Three Positions of (Relative) Weakness

Defensive Back

Alabama has good defensive backs, but they’re not quite as elite as their front-7. They allowed Georgia’s Stetson Bennett to throw for 269 yards against them, and we all saw how Bennett fared against Florida a few weeks later. Ole Miss’ Matt Corral threw for 365 yards against them. Texas A&M’s Kellen Mond threw for 318 yards. Patrick Surtain and Josh Jobe start at cornerback. They’ve each defended eight passes, and Surtain has made a pick-six. Malachi Moore leads the team with three interceptions from his nickelback spot. Safeties Daniel Wright and Jordan Battle have combined for 101 tackles and three interceptions. Still, Alabama’s secondary has proven that they will give up some yards if you get great quarterback play.

Punter

The fact that the punter makes this list says everything you need to know about how complete Alabama’s roster is. They’ve used two different punters this year. Sam Johnson punted in the first four games and averaged 35.4 yards per punt. Charlie Scott has punted in the last six games and averaged 38.1 yards per punt. Both of them would rank last in the SEC in gross punting average if they had enough punts to qualify. Alabama’s 34.8-yard net punting average is the worst in the SEC and among the worst in the country. Of course, Alabama doesn’t punt much, so this will likely be a non-factor against the Gators.

Tight End

They have a couple of decent tight ends but nobody that’s going to overly concern you. Miller Forristall has caught 17 passes for 202 yards and a touchdown, while Jahleel Billingsley has added 10 catches for 192 yards and two scores. They do most of their damage as blockers in the running game. This position is the least of Florida’s concerns when the Crimson Tide have the ball.

Three Players to Watch

Linebacker Christopher Allen

Allen leads the team with 11 tackles-for-loss and is third with four sacks. A 6-foot-4, 252-pound redshirt junior, he starts at the strongside linebacker spot and combines size with the speed needed to run sideline to sideline. He’s really turned it on of late, forcing a fumble in each of their last two games and recording a sack in four of the last five games. UF’s offensive line is coming off its worst pass-protection game of the season, and Allen will make it a challenge for them to get back on track.

Running Back Najee Harris

Harris ranks seventh in the country with 1,084 rushing yards on 183 carries (5.9 yards per carry) and leads the nation with 22 touchdowns. He’s also caught 27 passes for 249 yards. He’s rushed for more than 90 yards in a game seven times this season, including a 206-yard, five-touchdown performance against Ole Miss. He’s an extremely physical runner with enough speed and agility to make defenders miss tackles in droves. Tackling has been a recurring issue for UF’s defense all season, which makes this a very scary matchup for the Gators.

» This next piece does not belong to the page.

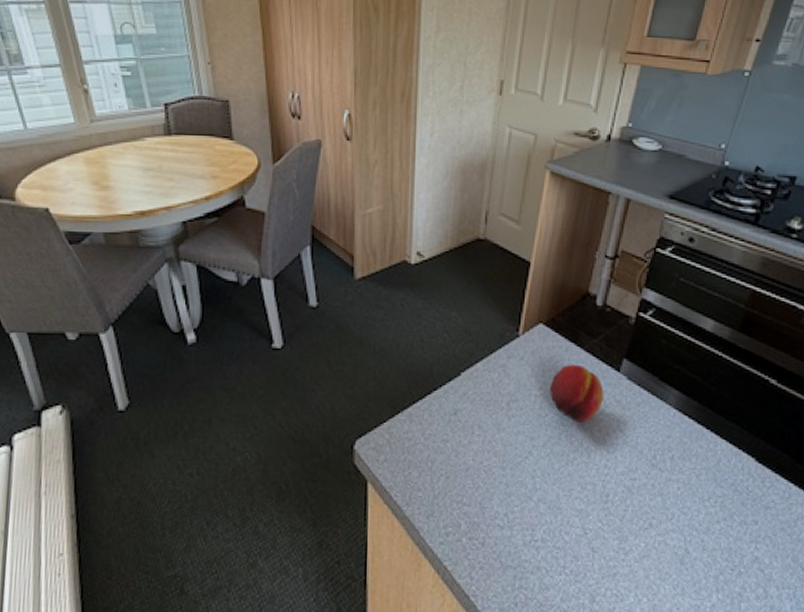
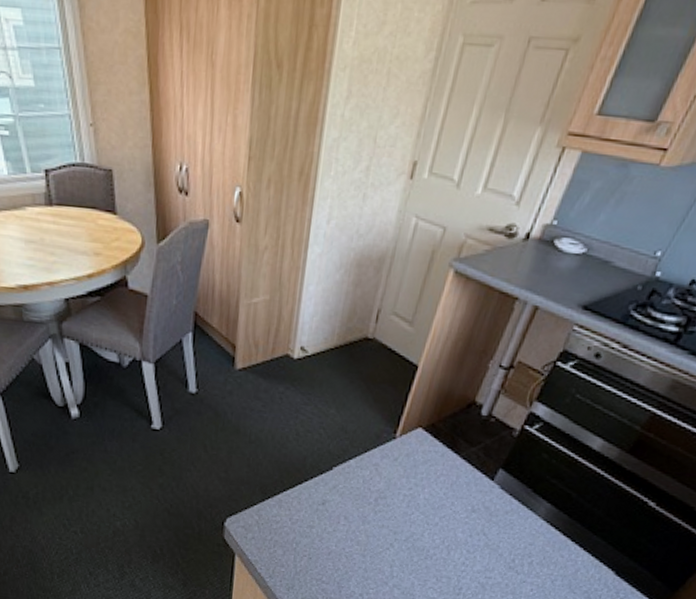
fruit: present [550,364,604,423] -> none [419,469,474,524]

Wide Receiver DeVonta Smith

He doesn’t have elite size or speed, but he’s perhaps the best deep-ball receiver in the country. He’s a precise route-runner with unbelievably good ball skills. He catches just about everything thrown his way. He didn’t see much action against Arkansas, but he crossed the 140-yard mark in six of the seven previous games. He caught 11 passes for 203 yards and four touchdowns against Mississippi State. He hauled in eight passes for 231 yards and three scores against LSU. He owns the SEC’s career record for touchdown receptions with 38. Florida’s secondary has had multiple coverage busts in every game this season. This will not end well.